On 5 Jul 2004, at 18:06, Esther Perry wrote:

I have come to the conclusion that 'genealogy' can mean anything you want it
too, and I really don't use the word a whole lot any more. I prefer 'Family
History'. And in the Family's History, both biological and natural parents
find a place.
Of course. For me gt gt grandfather is the point where genealogy turns into family history.

But... here's another angle on 'genealogy'.
I have hears it said, that refugees, who fled for example from France to
England, took their lace skills with them.
Has anyone ever put this kind of thing into a 'genealogy' -
Lille from France married Bucks from England and produced.....

Don't know about that one, but I can trace the origins of my lace teaching back several generations.
Some years ago a query from a guy in Hampshire (England) to The Lace Guild was passed to me - because I was local rather than for having a bit of family history know-how. Any way, Dave's gt grandmother was Jane Dillow, a lacemaker from Twyford in Buckinghamshire. Her daughter was Mrs Mary Ainger was the one who moved to kent, her husband worked for a railway company, and she set up a lace school in Cobham under the patronage of Lady Darnley. Her daughter was Helen Hoppe, who was one of the people who taught lacemaking to my first lace teacher, Vera Rigney whom I still see occasionally. Vera is getting frail and quite deaf, but still able to make lace in her mid ninetys.

* EXERCISE DATA
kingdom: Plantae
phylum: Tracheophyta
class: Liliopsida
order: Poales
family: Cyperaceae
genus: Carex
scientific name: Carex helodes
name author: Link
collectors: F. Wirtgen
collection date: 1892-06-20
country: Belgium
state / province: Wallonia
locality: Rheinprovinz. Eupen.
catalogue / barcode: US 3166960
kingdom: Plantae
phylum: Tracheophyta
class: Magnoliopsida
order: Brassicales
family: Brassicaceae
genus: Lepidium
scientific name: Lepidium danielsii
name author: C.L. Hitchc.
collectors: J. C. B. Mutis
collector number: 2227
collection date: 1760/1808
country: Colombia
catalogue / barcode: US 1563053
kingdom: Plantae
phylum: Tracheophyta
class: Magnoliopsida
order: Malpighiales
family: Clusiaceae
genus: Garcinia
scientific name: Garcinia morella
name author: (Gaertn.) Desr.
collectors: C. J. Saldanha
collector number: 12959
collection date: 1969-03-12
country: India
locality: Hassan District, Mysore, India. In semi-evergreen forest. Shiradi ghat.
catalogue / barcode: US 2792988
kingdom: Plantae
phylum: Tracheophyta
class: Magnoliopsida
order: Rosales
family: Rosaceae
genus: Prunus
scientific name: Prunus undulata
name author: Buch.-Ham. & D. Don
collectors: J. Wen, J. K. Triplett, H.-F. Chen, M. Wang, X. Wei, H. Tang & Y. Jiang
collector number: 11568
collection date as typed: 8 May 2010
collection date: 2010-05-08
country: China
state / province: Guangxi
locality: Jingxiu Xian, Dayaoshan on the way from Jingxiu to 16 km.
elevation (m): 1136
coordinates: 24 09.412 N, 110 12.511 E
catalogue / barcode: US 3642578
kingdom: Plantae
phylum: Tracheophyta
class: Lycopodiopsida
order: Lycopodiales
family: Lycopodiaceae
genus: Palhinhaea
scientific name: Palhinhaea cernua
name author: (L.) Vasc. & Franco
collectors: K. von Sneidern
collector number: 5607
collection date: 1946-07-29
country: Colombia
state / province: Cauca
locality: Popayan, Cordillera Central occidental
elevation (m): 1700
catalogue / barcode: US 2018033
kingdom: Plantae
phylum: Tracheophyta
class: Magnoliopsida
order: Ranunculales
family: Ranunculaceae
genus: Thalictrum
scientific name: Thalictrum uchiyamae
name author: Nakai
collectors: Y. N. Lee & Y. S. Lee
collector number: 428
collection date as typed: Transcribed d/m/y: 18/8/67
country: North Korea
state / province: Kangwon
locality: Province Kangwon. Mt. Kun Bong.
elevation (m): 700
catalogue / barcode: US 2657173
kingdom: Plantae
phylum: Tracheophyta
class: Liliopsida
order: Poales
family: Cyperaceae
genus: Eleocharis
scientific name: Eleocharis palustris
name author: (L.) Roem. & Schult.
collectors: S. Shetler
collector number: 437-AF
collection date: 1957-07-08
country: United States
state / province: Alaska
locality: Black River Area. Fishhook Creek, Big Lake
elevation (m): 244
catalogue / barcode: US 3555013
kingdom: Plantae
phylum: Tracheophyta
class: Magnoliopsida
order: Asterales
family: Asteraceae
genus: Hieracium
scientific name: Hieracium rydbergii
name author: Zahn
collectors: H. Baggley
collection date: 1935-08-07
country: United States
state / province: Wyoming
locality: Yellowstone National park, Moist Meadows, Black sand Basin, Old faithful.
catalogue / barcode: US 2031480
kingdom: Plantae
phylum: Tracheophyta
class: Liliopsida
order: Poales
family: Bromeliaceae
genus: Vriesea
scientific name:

* WHAT IS NEEDED
In the lace-history message, what town was the lacemaker Jane Dillow from? Answer from the lace-history message alone, not the records.

* ANSWER BOX
Twyford in Buckinghamshire.